Fee-based vs. Subscription
Generally, startups with fee-based or pay-as-you-go (PAYG) business models are seen as more volatile and risky, but oftentimes, a PAYG model works better within the fintech space. The fee-based/PAYG model offers more immediate feedback, allowing for better scalability and adaptability. When paired with the right product, this model can also increase customer retention due to shorter feedback to customer signals and allows clients to better understand and justify their spending than flat subscriptions
Hyper-personalization
When it comes to fintech consumer apps and neobanks, customer experience is by far one of the most important things for user retention and customer attraction. For this to work, neobanks need to build a robust and effective AI-and-analytics-led decision layer in their platform. Various machine learning models should be employed across most features and services, including credit analytics, customer reach-out, fraud detection/prevention, etc…
Innovative features/products
The idea of a neobank is quite intuitive, but there are many ways for a neobank to develop new products and features. This innovation goes beyond cost-saving efficiencies, introducing features and business strategies that enhance customer experience, increase accessibility, and unlock new revenue streams. For example, Nubank gives their customers the option to use government bond investments held in custody by Nubank as collateral to increase their credit limits. Aspiration, a US-based Neobank, combines banking with sustainability by offering debit cards that track the carbon footprint of purchases.
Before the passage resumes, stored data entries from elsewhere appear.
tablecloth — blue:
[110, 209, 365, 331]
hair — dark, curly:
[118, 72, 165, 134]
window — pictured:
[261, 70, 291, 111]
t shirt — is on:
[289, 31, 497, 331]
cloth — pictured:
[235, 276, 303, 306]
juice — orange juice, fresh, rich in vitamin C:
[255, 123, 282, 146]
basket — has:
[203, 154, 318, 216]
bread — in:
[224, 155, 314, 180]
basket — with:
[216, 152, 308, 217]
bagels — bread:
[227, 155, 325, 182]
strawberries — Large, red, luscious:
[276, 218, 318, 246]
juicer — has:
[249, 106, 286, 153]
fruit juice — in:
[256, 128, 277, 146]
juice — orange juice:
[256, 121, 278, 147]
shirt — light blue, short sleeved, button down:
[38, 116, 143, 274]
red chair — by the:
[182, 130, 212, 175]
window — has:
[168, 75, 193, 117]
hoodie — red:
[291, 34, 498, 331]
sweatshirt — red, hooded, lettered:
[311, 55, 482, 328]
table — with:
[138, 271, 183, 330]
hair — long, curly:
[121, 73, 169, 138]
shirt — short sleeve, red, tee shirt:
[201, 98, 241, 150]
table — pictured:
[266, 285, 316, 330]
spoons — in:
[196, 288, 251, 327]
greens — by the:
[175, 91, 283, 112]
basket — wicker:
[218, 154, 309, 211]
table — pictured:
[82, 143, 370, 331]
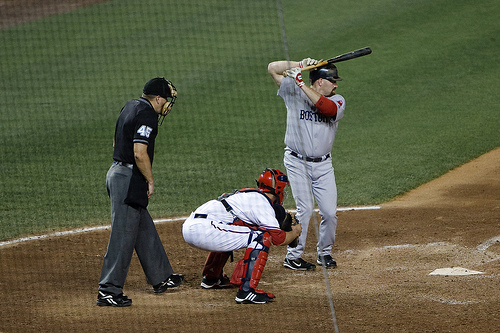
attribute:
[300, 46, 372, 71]
bat — black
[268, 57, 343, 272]
batter — ready, preparing, waiting, standing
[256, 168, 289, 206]
helmet — red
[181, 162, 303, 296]
catcher — croutched, squatting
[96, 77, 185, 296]
umpire — watching, stepping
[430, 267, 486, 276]
plate — white, diamond-shaped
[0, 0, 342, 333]
net — protective, up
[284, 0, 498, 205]
grass — green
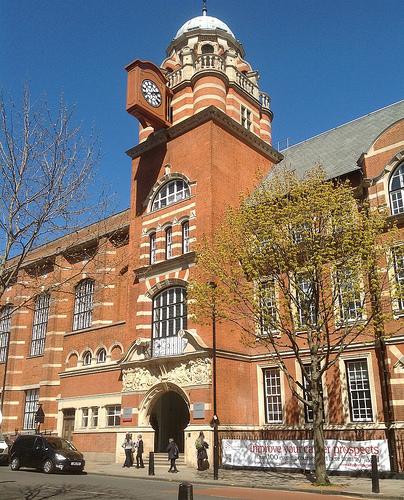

Revolut also recently announced plans for their home mortgage loaning product.
Final Thoughts
The neobank industry represents one of the most dynamic and high-potential segments of the fintech landscape, characterized by rapid growth, intense competition, and continuous innovation. While developed markets such as North America and Europe are reaching saturation with established players, emerging markets like Latin America, Africa, and South Asia present vast opportunities for neobanks to drive financial inclusion and meet the needs of underserved populations. Building a successful neobank requires deep insights into the cultural, economic, and regulatory nuances of the target market. Teams with substantial exposure to the region they are attempting to serve have a clear advantage in designing products and services that resonate with local customers and navigating market-specific challenges.
Neobanks that are best positioned for success should follow these traits:
- Early development in emerging markets: Neobanks should be countries with rapidly developing financial infrastructure and moving towards a more digital financial ecosystem. Competition kills success.
- Obsession with customer lifetime value: Unlike traditional banks, neobanks must entirely rely on digital presence. This combined with intense competition in developed countries requires a need to maximize customer lifetime value.
- Rapid innovative product delivery: Most modern banking platforms include hyper-personalization. New neobanks trying to enter the market must differentiate by delivering new features and products much faster than their competitors. The use of fee-based/PAYG rather than subscription models can aid rapid product development iterations.
- Scaleable Infrastructure: Successful neobanks like Chime also focus on an API-first architecture: The ability of a neobank to integrate with other platforms, products, and agencies is crucial for scaleability.